## PROBLEM DESCRIPTION
The result should be the listing below restated word for word, with images left out.
== MATERIAL SUPPLIED
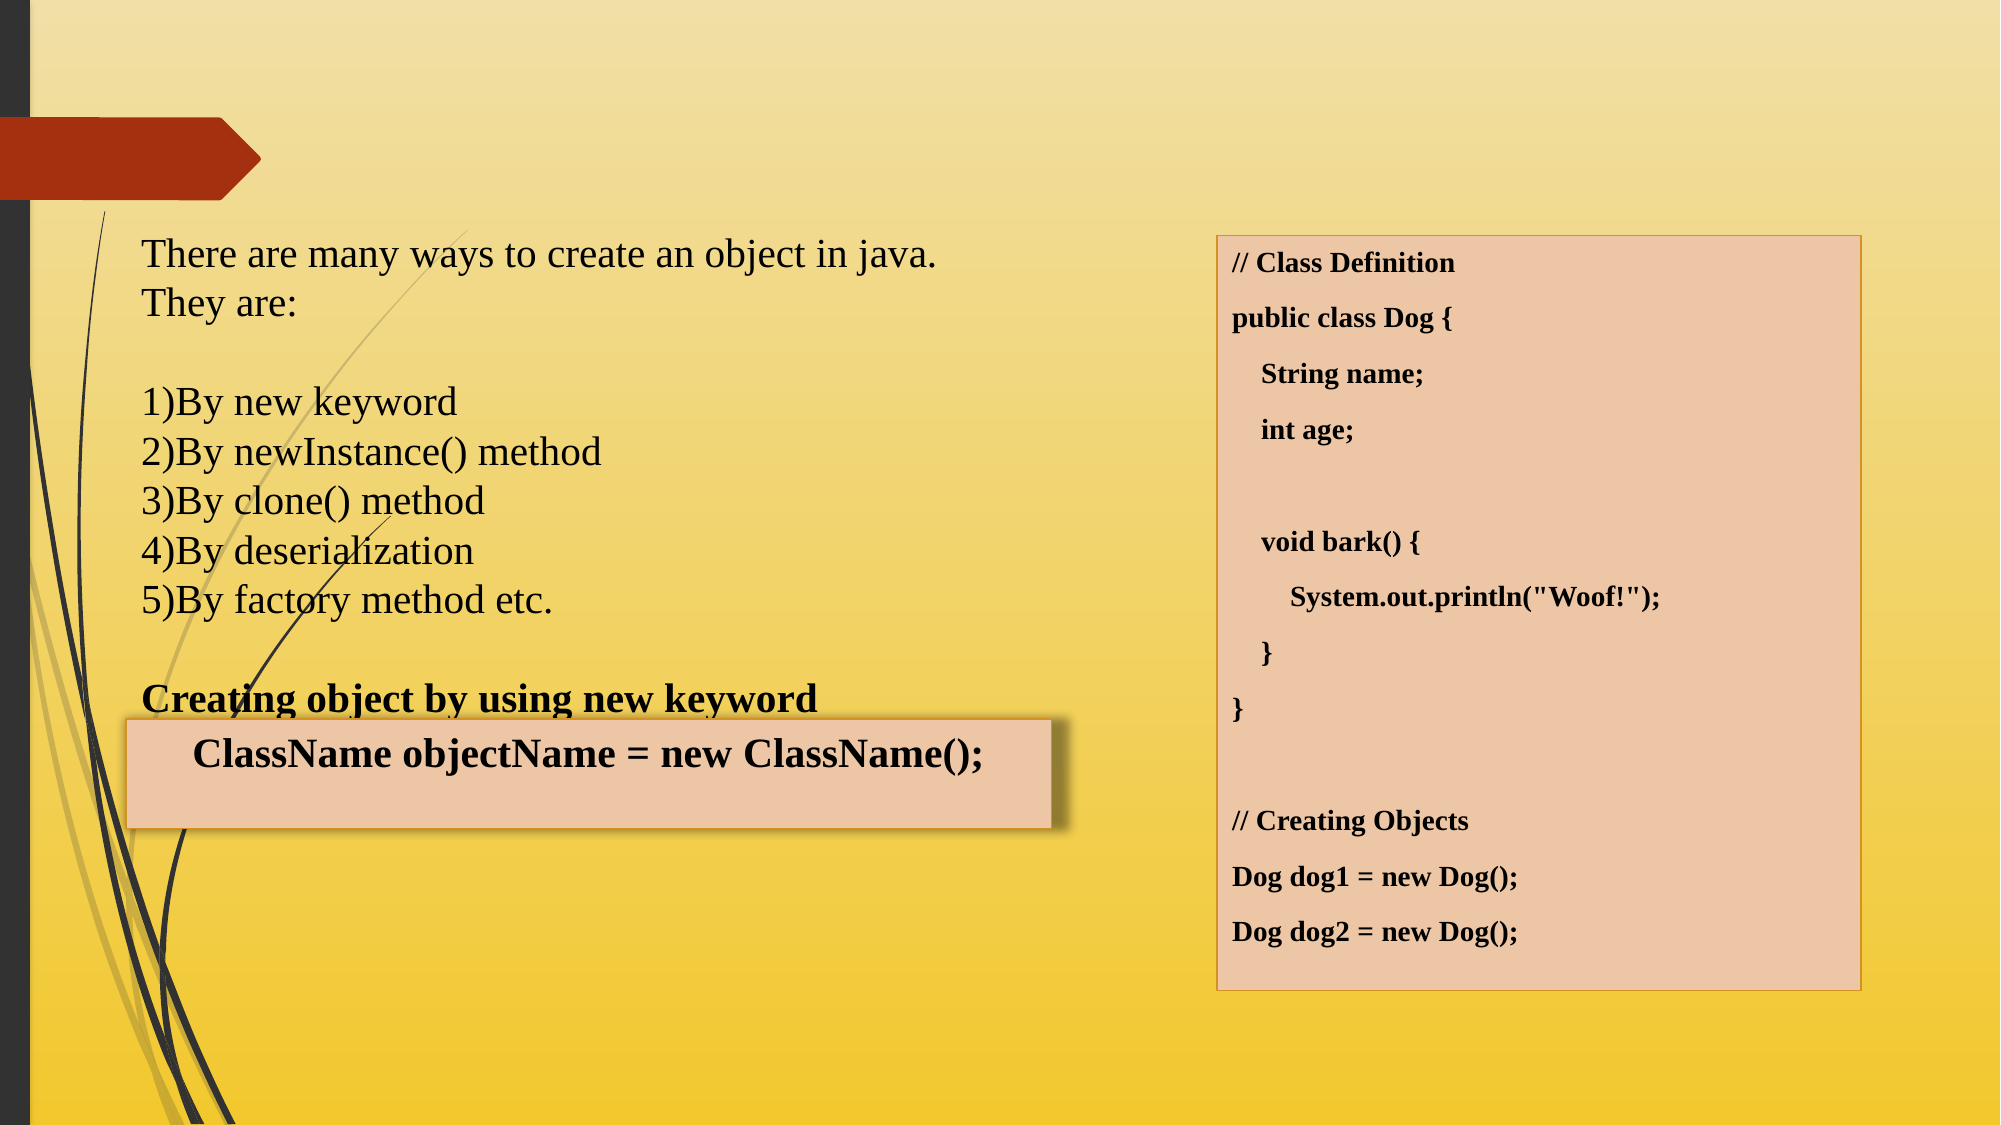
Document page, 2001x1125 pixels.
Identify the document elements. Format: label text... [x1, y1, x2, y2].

text_box ClassName objectName = new ClassName(); [125, 718, 1052, 829]
list // Class Definition public class Dog { String name; int age; void bark() { System.out.println("Woof!"); } } // Creating Objects Dog dog1 = new Dog(); Dog dog2 = new Dog(); [1216, 235, 1862, 991]
title There are many ways to create an object in java. They are: 1)By new keyword 2)By newInstance() method 3)By clone() method 4)By deserialization 5)By factory method etc. Creating object by using new keyword [125, 218, 960, 712]
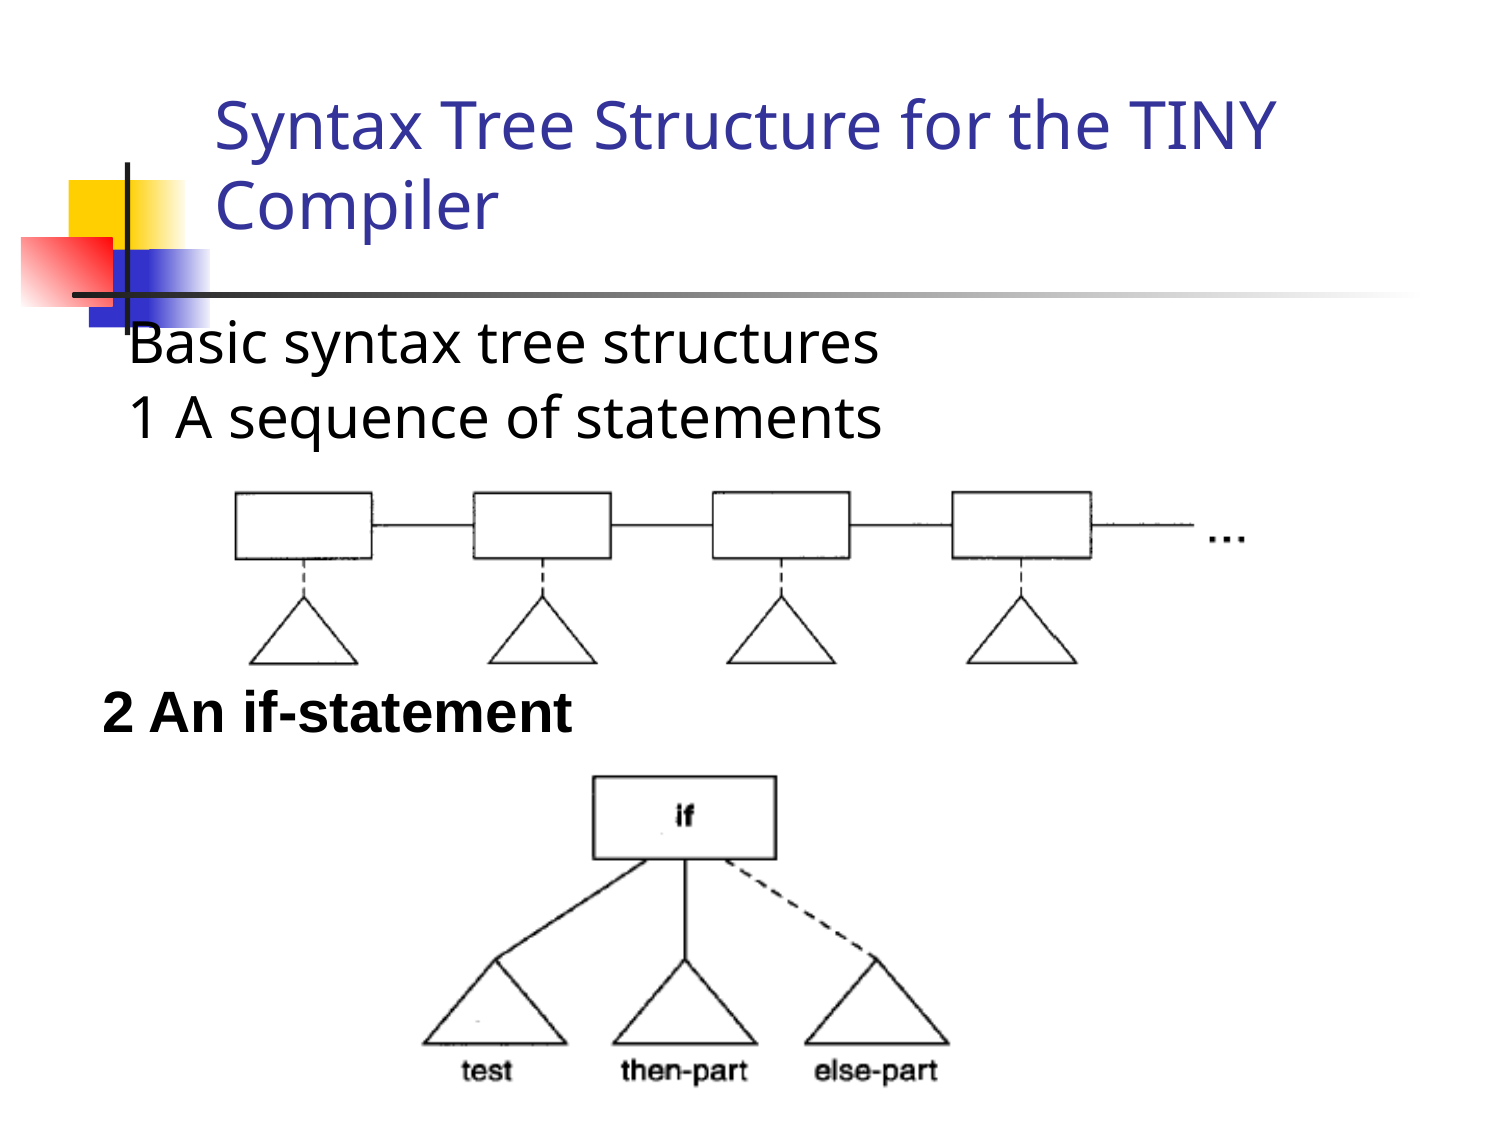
====
## RESULT FOR THIS EXERCISE
Document page, 2001x1125 pixels.
Identify the document elements. Format: label text... [x1, y1, x2, y2].

text_box ClassName objectName = new ClassName(); [125, 718, 1052, 829]
list // Class Definition public class Dog { String name; int age; void bark() { System.out.println("Woof!"); } } // Creating Objects Dog dog1 = new Dog(); Dog dog2 = new Dog(); [1216, 235, 1862, 991]
title There are many ways to create an object in java. They are: 1)By new keyword 2)By newInstance() method 3)By clone() method 4)By deserialization 5)By factory method etc. Creating object by using new keyword [125, 218, 960, 712]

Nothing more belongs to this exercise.